■ Document passage
============================================================

J/A+A/707/A348 AB Aur NOEMA CS 3-2 datacube (Riviere-Marichalar+, 2026)
AB Aur, a Rosetta stone for studies of planet formation.
IV. C/O estimates from CS and SO interferometric observations.
Riviere-Marichalar P., Fuente A., le Gal R., Neri R., Esplugues G.,
Semenov D., Teague R., Santamaria-Miranda A.
<Astron. Astrophys. 707, A348 (2026)>
=2026A&A...707A.348R 2026A&A...707A.348R (SIMBAD/NED BibCode)
ADC_Keywords: Stars, pre-main sequence ; Radio lines ; Abundances
Keywords: astrochemistry - techniques: interferometric - protoplanetary disks -
ISM: abundances - ISM: molecules
Abstract:
Protoplanetary disks are the birthplace of planets. As such, they set
the initial chemical abundances available for planetary
atmosphere formation. Thus, studying elemental abundances, molecular
compositions, and abundance ratios in protoplanetary disks is key to
linking planetary atmospheres to their formation sites.

============================================================

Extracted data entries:
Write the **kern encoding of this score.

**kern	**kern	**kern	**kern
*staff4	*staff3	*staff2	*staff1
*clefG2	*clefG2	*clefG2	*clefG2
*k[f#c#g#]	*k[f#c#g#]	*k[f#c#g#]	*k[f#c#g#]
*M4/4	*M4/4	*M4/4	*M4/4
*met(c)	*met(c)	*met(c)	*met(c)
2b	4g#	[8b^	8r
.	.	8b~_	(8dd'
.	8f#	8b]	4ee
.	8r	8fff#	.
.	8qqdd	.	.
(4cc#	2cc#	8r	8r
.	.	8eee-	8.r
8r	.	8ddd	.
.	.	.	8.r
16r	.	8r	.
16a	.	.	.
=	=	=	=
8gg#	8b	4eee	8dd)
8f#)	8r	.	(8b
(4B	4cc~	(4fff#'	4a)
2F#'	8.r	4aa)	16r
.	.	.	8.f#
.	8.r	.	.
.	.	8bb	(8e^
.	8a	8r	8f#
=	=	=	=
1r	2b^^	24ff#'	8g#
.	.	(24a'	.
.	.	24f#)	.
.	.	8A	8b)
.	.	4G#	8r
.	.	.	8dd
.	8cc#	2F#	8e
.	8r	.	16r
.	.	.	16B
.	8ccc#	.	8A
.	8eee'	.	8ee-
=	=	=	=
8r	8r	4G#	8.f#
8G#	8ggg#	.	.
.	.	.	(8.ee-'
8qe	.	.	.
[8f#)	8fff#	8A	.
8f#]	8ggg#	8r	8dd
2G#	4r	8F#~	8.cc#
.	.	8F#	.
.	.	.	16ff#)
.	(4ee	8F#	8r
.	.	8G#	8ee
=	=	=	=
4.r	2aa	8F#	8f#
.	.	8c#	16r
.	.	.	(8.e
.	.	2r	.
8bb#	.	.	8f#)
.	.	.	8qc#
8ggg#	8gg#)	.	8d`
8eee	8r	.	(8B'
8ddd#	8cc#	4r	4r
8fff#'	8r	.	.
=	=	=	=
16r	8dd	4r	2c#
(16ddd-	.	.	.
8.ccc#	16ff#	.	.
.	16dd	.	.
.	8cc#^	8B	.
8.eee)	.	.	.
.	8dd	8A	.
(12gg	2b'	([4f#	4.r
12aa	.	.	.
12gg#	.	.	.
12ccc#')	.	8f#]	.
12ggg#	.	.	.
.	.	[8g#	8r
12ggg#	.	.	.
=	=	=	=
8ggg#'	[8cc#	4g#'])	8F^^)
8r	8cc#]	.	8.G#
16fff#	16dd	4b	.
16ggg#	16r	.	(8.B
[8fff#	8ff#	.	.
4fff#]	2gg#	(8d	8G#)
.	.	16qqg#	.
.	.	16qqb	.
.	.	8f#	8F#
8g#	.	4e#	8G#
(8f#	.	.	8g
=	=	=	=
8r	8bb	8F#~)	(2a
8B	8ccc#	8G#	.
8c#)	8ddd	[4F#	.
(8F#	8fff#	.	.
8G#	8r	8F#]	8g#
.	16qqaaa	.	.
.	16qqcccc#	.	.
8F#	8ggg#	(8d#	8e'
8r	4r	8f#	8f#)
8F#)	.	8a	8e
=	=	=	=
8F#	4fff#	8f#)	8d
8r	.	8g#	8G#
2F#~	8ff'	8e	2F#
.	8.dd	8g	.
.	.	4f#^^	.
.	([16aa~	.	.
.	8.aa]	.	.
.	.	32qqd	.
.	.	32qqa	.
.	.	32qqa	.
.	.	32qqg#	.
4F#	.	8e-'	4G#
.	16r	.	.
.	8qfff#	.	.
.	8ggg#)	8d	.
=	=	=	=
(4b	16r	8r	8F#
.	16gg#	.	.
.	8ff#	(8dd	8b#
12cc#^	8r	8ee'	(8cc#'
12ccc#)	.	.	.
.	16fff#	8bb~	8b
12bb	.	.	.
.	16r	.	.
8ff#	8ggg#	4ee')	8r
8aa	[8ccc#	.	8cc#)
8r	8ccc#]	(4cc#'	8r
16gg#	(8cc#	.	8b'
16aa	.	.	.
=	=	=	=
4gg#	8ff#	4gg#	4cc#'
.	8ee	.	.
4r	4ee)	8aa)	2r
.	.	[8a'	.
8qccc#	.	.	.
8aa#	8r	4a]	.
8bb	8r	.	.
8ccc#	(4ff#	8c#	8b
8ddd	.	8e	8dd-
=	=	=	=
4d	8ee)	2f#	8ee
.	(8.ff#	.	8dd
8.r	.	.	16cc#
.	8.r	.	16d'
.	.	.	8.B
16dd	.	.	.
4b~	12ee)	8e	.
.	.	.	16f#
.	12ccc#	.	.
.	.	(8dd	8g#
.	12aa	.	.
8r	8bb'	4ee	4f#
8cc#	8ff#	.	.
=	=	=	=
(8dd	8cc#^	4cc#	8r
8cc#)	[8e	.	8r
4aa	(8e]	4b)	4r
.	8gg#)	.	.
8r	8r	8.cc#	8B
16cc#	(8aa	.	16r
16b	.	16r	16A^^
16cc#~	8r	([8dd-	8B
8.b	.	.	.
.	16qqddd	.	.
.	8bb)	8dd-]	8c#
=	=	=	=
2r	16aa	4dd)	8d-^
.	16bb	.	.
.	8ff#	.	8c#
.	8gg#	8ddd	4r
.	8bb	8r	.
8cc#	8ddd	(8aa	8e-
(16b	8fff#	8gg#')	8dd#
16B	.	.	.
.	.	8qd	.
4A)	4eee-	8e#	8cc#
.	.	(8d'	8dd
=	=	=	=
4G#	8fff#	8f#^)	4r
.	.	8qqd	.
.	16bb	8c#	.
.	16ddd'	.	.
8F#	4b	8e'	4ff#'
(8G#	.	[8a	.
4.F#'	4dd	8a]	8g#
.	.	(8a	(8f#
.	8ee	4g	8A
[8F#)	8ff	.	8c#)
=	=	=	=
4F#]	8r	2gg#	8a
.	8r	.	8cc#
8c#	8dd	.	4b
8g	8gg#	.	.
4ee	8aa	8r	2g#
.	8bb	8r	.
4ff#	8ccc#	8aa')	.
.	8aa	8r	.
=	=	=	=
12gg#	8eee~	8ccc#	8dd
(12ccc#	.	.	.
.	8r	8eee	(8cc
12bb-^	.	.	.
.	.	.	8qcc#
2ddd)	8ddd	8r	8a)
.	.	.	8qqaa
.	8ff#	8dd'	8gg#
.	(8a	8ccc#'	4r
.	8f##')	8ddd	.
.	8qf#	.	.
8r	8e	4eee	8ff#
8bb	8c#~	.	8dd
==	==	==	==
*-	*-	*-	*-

============================================================

■ Short exercise 1
In the AB Aur catalog entry, restate the paragraph that begins "Protoplanetary disks are the birthplace of planets" more briefly, keeping its main facts.
■ Short exercise 2
Reproduce the part of the AB Aur catalog entry starting with "J/A+A/707/A348 AB Aur" and going on through "SO interferometric observations.".

■ Right answer 1
Planets form in protoplanetary disks, which set the initial chemical abundances available for building planetary atmospheres. Studying the disks' elemental abundances, molecular compositions, and abundance ratios is therefore key to linking planetary atmospheres to where they formed.

■ Right answer 2
J/A+A/707/A348 AB Aur NOEMA CS 3-2 datacube (Riviere-Marichalar+, 2026)
AB Aur, a Rosetta stone for studies of planet formation.
IV. C/O estimates from CS and SO interferometric observations.